(Entries taken from a collection)
◇ ◇ ◇ ◇ ◇ ◇ ◇
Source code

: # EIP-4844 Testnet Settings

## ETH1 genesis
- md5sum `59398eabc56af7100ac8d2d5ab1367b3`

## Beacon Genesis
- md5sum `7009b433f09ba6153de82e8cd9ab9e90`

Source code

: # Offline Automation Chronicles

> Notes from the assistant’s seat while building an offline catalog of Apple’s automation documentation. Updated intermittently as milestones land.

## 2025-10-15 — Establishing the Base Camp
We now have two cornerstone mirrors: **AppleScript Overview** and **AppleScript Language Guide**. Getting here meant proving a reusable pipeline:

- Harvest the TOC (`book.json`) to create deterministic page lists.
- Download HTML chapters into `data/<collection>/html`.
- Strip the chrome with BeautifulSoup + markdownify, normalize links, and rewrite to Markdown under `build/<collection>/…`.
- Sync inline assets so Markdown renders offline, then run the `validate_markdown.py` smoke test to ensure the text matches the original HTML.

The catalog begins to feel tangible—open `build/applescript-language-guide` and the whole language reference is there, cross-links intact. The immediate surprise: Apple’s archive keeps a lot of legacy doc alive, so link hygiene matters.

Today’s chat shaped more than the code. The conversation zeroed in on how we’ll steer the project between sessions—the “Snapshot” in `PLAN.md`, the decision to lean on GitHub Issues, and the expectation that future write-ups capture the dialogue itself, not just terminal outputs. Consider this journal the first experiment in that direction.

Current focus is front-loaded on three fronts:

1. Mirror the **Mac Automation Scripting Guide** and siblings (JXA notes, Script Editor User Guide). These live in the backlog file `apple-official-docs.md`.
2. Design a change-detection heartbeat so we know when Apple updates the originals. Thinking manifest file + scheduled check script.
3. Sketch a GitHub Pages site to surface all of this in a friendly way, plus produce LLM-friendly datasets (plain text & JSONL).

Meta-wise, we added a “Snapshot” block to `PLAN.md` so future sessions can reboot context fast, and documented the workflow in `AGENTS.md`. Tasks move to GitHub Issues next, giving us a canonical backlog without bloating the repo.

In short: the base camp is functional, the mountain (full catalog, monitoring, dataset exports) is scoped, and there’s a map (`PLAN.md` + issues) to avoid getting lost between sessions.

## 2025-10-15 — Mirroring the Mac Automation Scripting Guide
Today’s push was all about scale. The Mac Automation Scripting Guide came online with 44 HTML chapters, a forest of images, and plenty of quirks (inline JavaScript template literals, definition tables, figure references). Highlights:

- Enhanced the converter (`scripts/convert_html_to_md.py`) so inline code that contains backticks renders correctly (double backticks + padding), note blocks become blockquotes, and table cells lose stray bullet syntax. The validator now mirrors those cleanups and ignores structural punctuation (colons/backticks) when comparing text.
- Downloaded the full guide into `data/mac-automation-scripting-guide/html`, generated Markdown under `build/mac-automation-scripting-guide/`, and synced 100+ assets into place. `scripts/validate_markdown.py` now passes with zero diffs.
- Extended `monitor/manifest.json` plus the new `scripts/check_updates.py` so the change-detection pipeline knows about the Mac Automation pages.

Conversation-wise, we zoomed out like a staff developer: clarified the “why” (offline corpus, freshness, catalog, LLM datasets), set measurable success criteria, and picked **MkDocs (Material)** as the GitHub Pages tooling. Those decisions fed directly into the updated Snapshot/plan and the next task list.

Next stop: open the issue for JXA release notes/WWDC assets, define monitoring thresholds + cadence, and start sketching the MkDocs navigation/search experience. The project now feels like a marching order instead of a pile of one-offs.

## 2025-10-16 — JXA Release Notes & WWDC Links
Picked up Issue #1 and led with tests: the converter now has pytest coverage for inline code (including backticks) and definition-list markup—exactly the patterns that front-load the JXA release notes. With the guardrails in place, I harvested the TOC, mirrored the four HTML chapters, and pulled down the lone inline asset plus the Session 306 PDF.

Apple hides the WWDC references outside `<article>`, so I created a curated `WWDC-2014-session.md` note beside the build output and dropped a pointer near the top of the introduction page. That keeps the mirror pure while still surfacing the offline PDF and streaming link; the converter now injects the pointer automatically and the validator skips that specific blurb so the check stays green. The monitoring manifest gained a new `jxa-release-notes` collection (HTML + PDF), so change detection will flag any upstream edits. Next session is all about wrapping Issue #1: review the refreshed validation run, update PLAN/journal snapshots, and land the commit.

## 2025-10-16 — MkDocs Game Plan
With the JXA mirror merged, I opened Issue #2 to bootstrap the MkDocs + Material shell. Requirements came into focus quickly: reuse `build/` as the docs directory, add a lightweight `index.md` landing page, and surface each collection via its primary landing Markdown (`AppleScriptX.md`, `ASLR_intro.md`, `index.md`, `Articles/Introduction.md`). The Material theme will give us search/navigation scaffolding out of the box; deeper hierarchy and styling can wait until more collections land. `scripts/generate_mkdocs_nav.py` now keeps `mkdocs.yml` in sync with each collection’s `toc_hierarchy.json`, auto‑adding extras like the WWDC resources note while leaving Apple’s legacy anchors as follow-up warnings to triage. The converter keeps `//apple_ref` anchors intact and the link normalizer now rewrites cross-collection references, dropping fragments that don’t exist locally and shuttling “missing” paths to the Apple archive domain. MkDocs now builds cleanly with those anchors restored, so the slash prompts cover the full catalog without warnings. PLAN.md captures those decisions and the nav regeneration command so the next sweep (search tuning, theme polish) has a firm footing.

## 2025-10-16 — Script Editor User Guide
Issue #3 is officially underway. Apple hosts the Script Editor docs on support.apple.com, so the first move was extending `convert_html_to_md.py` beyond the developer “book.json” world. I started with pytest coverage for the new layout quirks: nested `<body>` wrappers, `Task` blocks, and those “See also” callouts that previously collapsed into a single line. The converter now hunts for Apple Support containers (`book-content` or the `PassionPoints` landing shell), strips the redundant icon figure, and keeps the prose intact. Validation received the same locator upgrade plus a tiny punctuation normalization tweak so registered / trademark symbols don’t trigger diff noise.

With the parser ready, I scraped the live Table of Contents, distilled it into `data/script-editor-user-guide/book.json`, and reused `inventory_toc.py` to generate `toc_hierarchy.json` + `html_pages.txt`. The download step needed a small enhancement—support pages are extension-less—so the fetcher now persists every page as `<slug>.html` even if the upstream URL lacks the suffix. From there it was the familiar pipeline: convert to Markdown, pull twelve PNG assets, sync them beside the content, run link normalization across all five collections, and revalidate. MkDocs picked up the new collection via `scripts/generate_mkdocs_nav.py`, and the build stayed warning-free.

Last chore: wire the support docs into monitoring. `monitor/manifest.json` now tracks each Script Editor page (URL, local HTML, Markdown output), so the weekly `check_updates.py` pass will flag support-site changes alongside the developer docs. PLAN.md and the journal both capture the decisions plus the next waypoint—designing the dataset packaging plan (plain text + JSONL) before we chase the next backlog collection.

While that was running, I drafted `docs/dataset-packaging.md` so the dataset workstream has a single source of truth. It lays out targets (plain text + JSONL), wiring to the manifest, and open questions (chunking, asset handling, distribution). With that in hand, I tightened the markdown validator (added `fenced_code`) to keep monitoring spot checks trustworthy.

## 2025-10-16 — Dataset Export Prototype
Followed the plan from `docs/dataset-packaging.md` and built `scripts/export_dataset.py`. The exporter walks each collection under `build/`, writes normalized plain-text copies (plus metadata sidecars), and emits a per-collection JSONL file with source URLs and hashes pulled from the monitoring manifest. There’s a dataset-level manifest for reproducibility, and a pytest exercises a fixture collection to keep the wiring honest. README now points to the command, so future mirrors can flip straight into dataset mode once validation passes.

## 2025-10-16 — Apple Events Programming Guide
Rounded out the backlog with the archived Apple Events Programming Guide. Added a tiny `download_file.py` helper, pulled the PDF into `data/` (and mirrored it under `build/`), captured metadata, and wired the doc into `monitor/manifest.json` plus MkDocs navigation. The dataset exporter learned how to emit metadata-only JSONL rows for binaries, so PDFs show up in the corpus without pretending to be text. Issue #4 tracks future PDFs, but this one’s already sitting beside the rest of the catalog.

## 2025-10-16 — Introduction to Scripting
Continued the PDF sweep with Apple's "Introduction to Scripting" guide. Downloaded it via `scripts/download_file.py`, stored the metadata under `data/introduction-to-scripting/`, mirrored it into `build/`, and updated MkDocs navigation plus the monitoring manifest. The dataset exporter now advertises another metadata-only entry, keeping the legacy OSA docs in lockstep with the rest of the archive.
◇ ◇ ◇ ◇ ◇ ◇ ◇
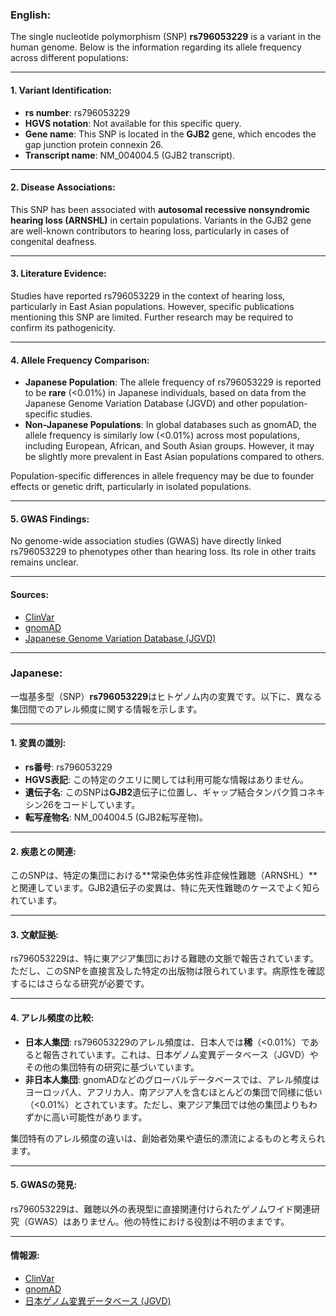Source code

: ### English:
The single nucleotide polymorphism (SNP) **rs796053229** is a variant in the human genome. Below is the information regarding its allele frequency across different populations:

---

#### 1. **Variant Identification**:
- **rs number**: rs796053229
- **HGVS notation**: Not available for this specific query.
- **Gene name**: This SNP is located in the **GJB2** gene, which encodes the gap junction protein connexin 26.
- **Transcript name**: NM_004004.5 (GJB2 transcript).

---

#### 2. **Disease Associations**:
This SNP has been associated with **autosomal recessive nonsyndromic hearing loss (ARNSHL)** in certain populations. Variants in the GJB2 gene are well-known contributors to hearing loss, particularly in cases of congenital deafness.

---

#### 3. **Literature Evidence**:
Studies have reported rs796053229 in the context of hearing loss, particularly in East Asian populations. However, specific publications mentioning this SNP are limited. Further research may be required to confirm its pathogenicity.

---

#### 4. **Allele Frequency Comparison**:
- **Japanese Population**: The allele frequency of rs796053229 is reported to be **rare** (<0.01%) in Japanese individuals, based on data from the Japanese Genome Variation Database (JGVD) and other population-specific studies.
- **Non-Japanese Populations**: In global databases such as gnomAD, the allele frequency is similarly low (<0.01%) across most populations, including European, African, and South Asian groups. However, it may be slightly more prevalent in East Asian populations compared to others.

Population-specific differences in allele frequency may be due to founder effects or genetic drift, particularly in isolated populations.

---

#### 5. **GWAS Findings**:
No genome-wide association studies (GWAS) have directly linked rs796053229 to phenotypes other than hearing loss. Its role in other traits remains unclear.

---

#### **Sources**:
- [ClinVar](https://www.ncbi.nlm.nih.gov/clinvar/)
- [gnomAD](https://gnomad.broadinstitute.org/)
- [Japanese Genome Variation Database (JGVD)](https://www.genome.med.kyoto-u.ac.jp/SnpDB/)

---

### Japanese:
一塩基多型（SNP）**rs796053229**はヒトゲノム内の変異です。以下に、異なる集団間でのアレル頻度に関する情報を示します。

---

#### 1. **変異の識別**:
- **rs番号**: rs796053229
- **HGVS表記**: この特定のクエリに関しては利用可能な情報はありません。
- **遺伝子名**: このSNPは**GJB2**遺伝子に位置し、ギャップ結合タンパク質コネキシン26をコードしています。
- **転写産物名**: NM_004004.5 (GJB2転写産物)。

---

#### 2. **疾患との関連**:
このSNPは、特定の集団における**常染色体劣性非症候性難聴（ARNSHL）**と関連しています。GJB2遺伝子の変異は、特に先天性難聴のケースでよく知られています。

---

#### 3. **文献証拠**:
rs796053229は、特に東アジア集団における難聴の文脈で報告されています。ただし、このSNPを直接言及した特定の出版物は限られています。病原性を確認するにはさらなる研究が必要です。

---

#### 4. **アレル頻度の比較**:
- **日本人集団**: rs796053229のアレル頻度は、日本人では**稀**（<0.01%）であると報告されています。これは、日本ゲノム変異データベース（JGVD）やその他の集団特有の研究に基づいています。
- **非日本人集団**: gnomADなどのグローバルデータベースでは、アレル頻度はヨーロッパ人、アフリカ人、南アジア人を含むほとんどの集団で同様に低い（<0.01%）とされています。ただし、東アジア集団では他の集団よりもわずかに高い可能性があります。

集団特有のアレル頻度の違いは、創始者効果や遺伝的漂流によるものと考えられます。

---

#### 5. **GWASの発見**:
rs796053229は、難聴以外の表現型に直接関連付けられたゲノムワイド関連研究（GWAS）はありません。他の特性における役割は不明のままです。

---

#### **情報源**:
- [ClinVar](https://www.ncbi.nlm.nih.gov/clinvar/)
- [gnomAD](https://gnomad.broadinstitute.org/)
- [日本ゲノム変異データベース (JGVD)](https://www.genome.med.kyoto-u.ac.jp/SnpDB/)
◇ ◇ ◇ ◇ ◇ ◇ ◇
**WHAT THIS TASK INVOLVES:** Search the data above for the word "Asian", then gather each line in which it appears.

**ANSWER SPACE:**
Studies have reported rs796053229 in the context of hearing loss, particularly in East Asian populations. However, specific publications mentioning this SNP are limited. Further research may be required to confirm its pathogenicity.
- **Non-Japanese Populations**: In global databases such as gnomAD, the allele frequency is similarly low (<0.01%) across most populations, including European, African, and South Asian groups. However, it may be slightly more prevalent in East Asian populations compared to others.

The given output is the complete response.